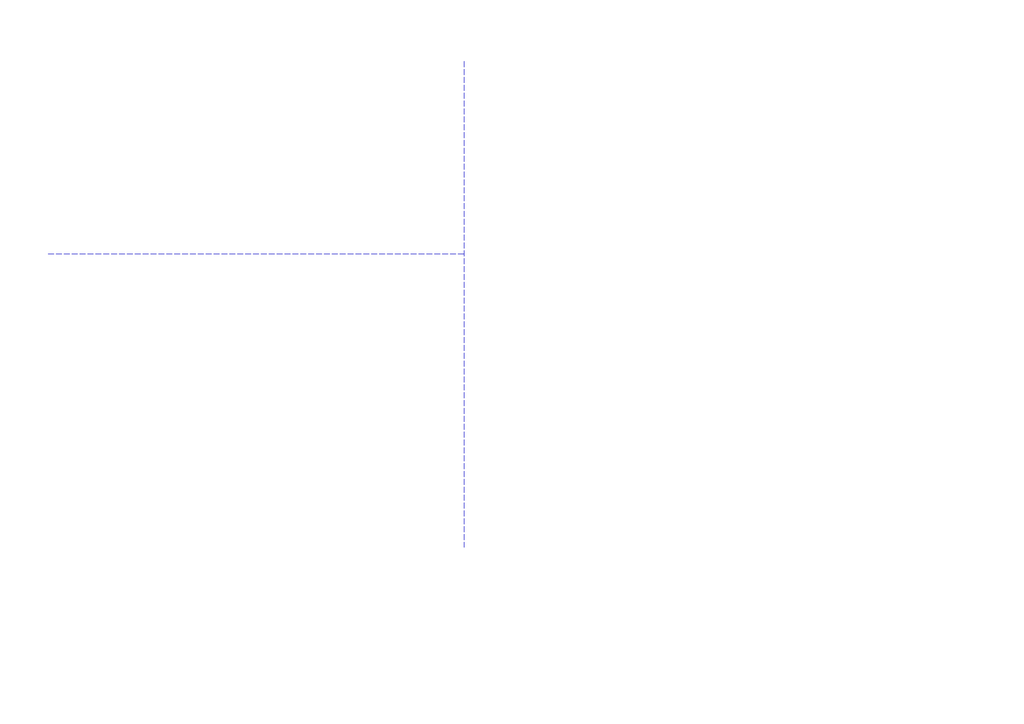
<source format=kicad_sch>
(kicad_sch (version 20211123) (generator eeschema)

  (uuid 4f5a593d-b109-4ea1-9106-1a00245b0fa7)

  (paper "A4")

  


  (polyline (pts (xy 13.97 73.66) (xy 134.62 73.66))
    (stroke (width 0) (type default) (color 0 0 0 0))
    (uuid 5ff52b57-ef9e-4f94-a9c9-61e5ac4b83da)
  )
  (polyline (pts (xy 134.62 17.78) (xy 134.62 158.75))
    (stroke (width 0) (type default) (color 0 0 0 0))
    (uuid dedc0432-f910-4e62-9c44-b570c289b4c2)
  )
)

</source>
---*---
**TASK OBJECTIVE**
Count how many lines in the data above hold "polyline", and give that number by itself.

**SOLVED EXERCISE**
2